Swainson R, Rogers R D, Sahakian B J, Summers B A, Polkey C E, Robbins T W
Department of Experimental Psychology, University of Cambridge, Downing Street, Cambridge, UK.
Neuropsychologia. 2000;38(5):596-612. doi: 10.1016/s0028-3932(99)00103-7.
Three groups of patients with Parkinson's disease (PD) - mild, unmedicated (UPD), mild, medicated (MPD) and severe, medicated (SPD) - and patients with lesions of the frontal lobe (FLL) or temporal lobe (TLL) were compared with matched controls on the learning and reversal of probabilistic and two-pair concurrent colour discriminations. Both of the cortical lesion groups showed reversal deficits, with no increase in perseverative responding. The UPD group, although impaired on a spatial recognition task, showed intact discrimination learning and reversal; the MPD and SPD patients showed non-perseverative reversal impairments on both reversal tasks. Two hypotheses - based on disease severity and possible deleterious effects of medication - are offered to explain the reversal impairments of the PD patients and the results are discussed in terms of the role of dopamine in reward-based learning.

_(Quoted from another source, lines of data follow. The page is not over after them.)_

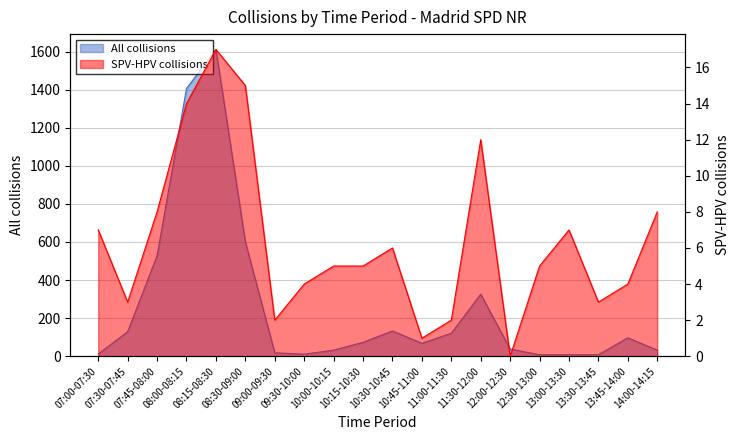

What is the sum of all SPV-HPV collisions values?

128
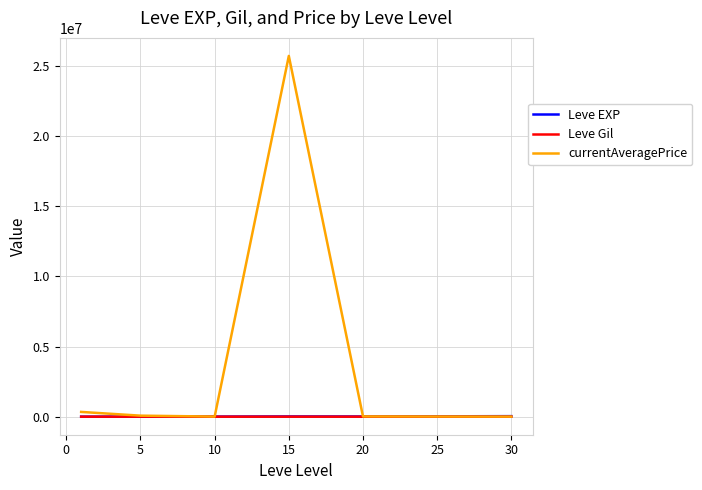

Which series has the largest total across all categories?

currentAveragePrice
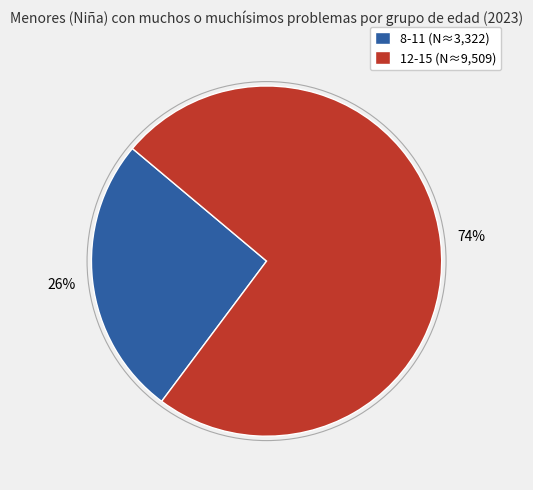

Between 8-11 (N≈3,322) and 12-15 (N≈9,509), which is larger?

12-15 (N≈9,509)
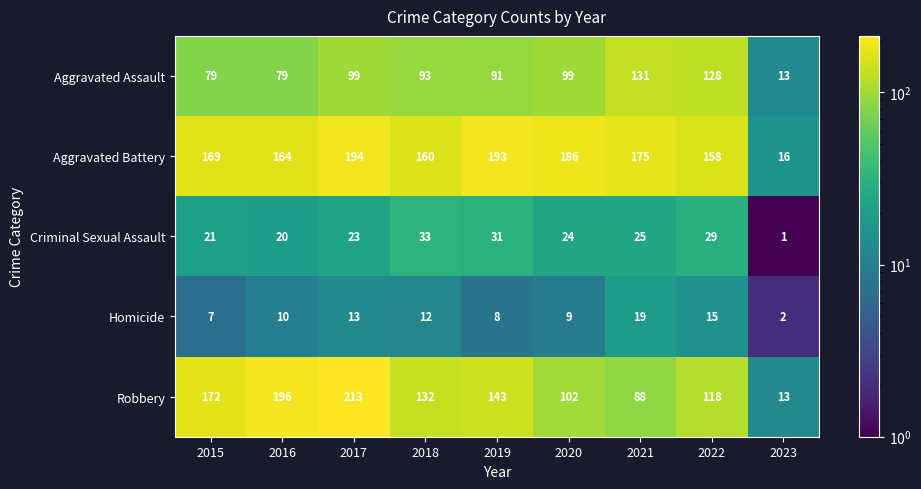

The Aggravated Assault series shows 159 at 2019. True or false?

False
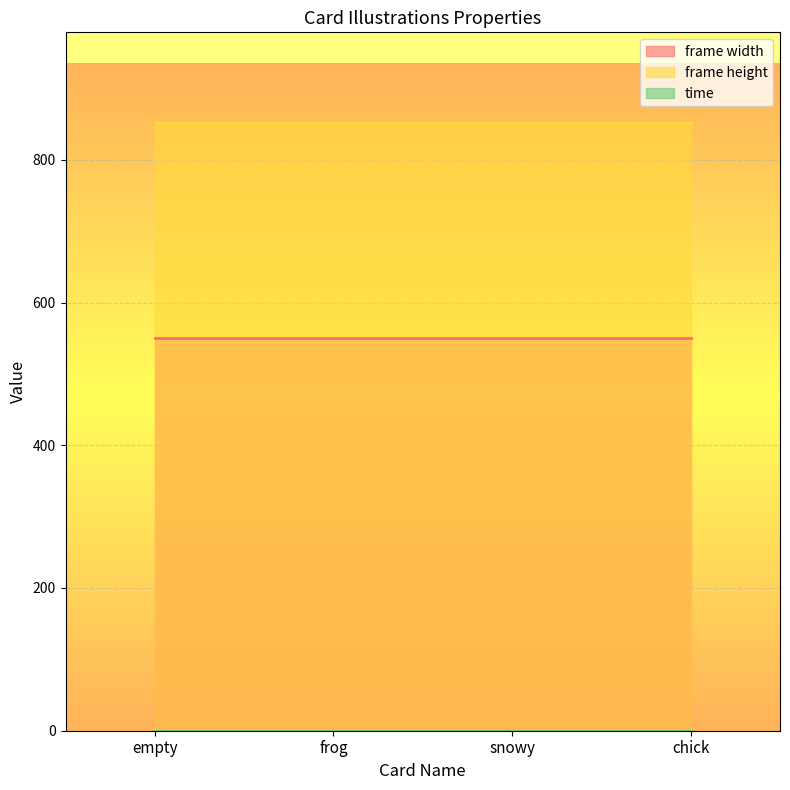

What is the sum of the frame height values at frog and snowy?

1702.0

将三组帕金森病(PD)患者——轻度未服药(UPD)、轻度服药(MPD)和重度服药(SPD)——以及额叶(FLL)或颞叶(TLL)病变患者与匹配的对照组在概率性和两对同时进行的颜色辨别学习及逆转方面进行了比较。两个皮质病变组均表现出逆转缺陷,持续性反应未增加。UPD组尽管在空间识别任务上受损,但在辨别学习和逆转方面表现正常;MPD和SPD患者在两项逆转任务上均表现出非持续性逆转损伤。提出了基于疾病严重程度和药物可能的有害影响的两种假设,以解释PD患者的逆转损伤,并根据多巴胺在基于奖励的学习中的作用对结果进行了讨论。